_WHAT YOU NEED TO DO:_ Copy out every line of text from the items below, keeping each one word for word.
[[ DATA FOR THIS EXERCISE, beginning ]]
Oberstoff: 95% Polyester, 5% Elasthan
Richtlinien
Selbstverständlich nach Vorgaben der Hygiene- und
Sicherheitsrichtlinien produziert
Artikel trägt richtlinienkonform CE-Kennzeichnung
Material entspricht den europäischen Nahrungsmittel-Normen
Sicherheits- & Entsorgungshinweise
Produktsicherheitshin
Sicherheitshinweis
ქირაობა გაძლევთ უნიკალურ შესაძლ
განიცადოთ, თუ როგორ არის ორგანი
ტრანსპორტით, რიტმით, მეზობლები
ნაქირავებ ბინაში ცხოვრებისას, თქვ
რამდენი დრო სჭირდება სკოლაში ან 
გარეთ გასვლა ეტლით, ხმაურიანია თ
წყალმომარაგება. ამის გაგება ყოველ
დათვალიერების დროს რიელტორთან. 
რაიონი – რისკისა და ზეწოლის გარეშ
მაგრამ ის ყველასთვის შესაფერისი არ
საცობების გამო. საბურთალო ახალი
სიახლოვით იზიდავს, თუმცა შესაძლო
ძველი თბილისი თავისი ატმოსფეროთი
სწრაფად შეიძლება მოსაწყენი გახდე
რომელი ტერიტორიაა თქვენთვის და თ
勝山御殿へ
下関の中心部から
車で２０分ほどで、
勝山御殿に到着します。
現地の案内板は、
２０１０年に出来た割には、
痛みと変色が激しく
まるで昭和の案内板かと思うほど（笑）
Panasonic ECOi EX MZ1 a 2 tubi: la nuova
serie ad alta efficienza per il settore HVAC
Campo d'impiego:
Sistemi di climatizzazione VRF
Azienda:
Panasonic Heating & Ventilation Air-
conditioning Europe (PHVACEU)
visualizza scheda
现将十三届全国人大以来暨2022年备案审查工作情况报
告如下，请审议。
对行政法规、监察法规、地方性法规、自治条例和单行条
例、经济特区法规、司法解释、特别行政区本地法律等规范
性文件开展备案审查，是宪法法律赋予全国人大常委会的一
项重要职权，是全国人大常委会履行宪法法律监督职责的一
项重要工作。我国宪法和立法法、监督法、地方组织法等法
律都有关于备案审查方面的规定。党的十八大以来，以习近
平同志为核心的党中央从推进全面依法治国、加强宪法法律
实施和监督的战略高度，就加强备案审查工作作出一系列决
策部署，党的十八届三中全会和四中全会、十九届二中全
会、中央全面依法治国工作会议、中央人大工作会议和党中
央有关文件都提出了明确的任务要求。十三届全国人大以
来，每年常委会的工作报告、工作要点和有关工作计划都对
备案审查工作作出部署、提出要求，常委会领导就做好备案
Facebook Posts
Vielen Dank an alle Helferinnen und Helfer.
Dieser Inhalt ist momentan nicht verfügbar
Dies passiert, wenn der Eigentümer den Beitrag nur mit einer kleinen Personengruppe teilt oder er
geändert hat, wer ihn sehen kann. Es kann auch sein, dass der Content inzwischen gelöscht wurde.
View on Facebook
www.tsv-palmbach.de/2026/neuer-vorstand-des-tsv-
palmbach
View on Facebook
[[ DATA FOR THIS EXERCISE, end ]]
_EXPECTED OUTPUT:_
Oberstoff: 95% Polyester, 5% Elasthan
Richtlinien
Selbstverständlich nach Vorgaben der Hygiene- und
Sicherheitsrichtlinien produziert
Artikel trägt richtlinienkonform CE-Kennzeichnung
Material entspricht den europäischen Nahrungsmittel-Normen
Sicherheits- & Entsorgungshinweise
Produktsicherheitshin
Sicherheitshinweis
ქირაობა გაძლევთ უნიკალურ შესაძლ
განიცადოთ, თუ როგორ არის ორგანი
ტრანსპორტით, რიტმით, მეზობლები
ნაქირავებ ბინაში ცხოვრებისას, თქვ
რამდენი დრო სჭირდება სკოლაში ან 
გარეთ გასვლა ეტლით, ხმაურიანია თ
წყალმომარაგება. ამის გაგება ყოველ
დათვალიერების დროს რიელტორთან. 
რაიონი – რისკისა და ზეწოლის გარეშ
მაგრამ ის ყველასთვის შესაფერისი არ
საცობების გამო. საბურთალო ახალი
სიახლოვით იზიდავს, თუმცა შესაძლო
ძველი თბილისი თავისი ატმოსფეროთი
სწრაფად შეიძლება მოსაწყენი გახდე
რომელი ტერიტორიაა თქვენთვის და თ
勝山御殿へ
下関の中心部から
車で２０分ほどで、
勝山御殿に到着します。
現地の案内板は、
２０１０年に出来た割には、
痛みと変色が激しく
まるで昭和の案内板かと思うほど（笑）
Panasonic ECOi EX MZ1 a 2 tubi: la nuova
serie ad alta efficienza per il settore HVAC
Campo d'impiego:
Sistemi di climatizzazione VRF
Azienda:
Panasonic Heating & Ventilation Air-
conditioning Europe (PHVACEU)
visualizza scheda
现将十三届全国人大以来暨2022年备案审查工作情况报
告如下，请审议。
对行政法规、监察法规、地方性法规、自治条例和单行条
例、经济特区法规、司法解释、特别行政区本地法律等规范
性文件开展备案审查，是宪法法律赋予全国人大常委会的一
项重要职权，是全国人大常委会履行宪法法律监督职责的一
项重要工作。我国宪法和立法法、监督法、地方组织法等法
律都有关于备案审查方面的规定。党的十八大以来，以习近
平同志为核心的党中央从推进全面依法治国、加强宪法法律
实施和监督的战略高度，就加强备案审查工作作出一系列决
策部署，党的十八届三中全会和四中全会、十九届二中全
会、中央全面依法治国工作会议、中央人大工作会议和党中
央有关文件都提出了明确的任务要求。十三届全国人大以
来，每年常委会的工作报告、工作要点和有关工作计划都对
备案审查工作作出部署、提出要求，常委会领导就做好备案
Facebook Posts
Vielen Dank an alle Helferinnen und Helfer.
Dieser Inhalt ist momentan nicht verfügbar
Dies passiert, wenn der Eigentümer den Beitrag nur mit einer kleinen Personengruppe teilt oder er
geändert hat, wer ihn sehen kann. Es kann auch sein, dass der Content inzwischen gelöscht wurde.
View on Facebook
www.tsv-palmbach.de/2026/neuer-vorstand-des-tsv-
palmbach
View on Facebook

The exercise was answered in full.